The dining room looks exactly as dark and joyless as it would have in the 1930’s and nothing has been added or replaced. It feels quite eerie when you realise that the Führer sat here and chatted (perhaps even flirted) with Winifred and the rest of the Bayreuth circle over a vegetarian meal. There are not many places in Germany where you can see such an authentic 1930s interior that can be linked closely with Hitler. One can only hope that Siegfried House doesn’t attract the kind of people who secretly worship Hitler.

Sven Friedrich’s predecessor already organised an exhibition about Wagner and the Jews in the 1980s and there have been conferences on the same theme, but this is the first permanent and extensive display about this subject matter at the Wagner property.

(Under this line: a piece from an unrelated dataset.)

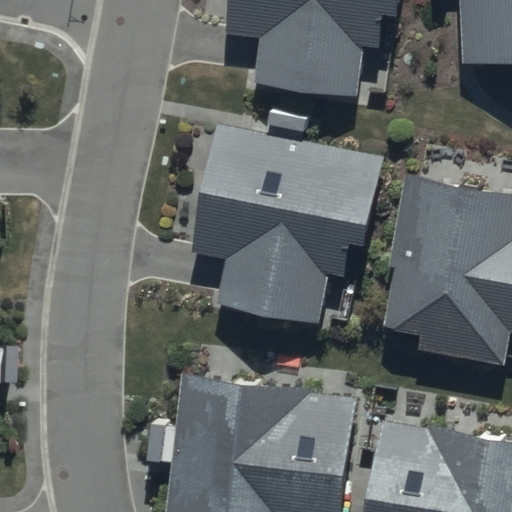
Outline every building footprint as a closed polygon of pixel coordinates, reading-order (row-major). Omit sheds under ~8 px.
[(404,4),(403,0),(229,0),(228,13),(273,18),(267,72),(355,83),(362,31),(383,33),(387,2),(404,4)] [(511,0),(470,0),(474,53),(511,50),(511,0)] [(374,234),(389,150),(212,118),(191,233),(230,240),(221,293),(318,311),(329,250),(349,254),(353,230),(374,234)] [(511,173),(408,155),(381,302),(419,308),(416,329),(504,345),(510,312),(511,312),(511,173)] [(187,346),(177,395),(158,391),(151,427),(169,431),(152,511),(340,511),(367,382),(187,346)] [(511,511),(511,417),(385,392),(361,511),(511,511)]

Verstummte Stimmen (Silent Voices) photo: Albert Ehrnrooth
Verstummte Stimmen (Silent Voices) photo: Albert Ehrnrooth

Two years ago the very moving  Verstummte Stimmen ( Silent voices) exhibition was installed in the park beneath the Festspielhaus. Panels show pictures of singers, conductors and musicians (mainly) from a Jewish background that performed at the Bayreuther Festspiele. A short biography explains when and in what role(s) they appeared in Bayreuth. The fact that many of these performers had been very successful at Bayreuth made no difference. If they were Jewish, they were at some point not rehired.

Long before the Nazi era Cosima Wagner took exception to some Jewish singers and three years after her death (in 1930) a production of Die Meistersinger von Nürnberg became the first Jew-free production in Germany.  Many Jewish musicians and people married to Jews went into exile during the 1930s, but unfortunately most of them stayed in Germany and ended up in concentration camps.

The large bust of Richard Wagner in the park is nowadays permanently  surrounded by Jewish musicians who once performed the Master’s works at the Festspielhaus. But instead of being covered in glory, they are now mostly remembered for having perished in concentration camps.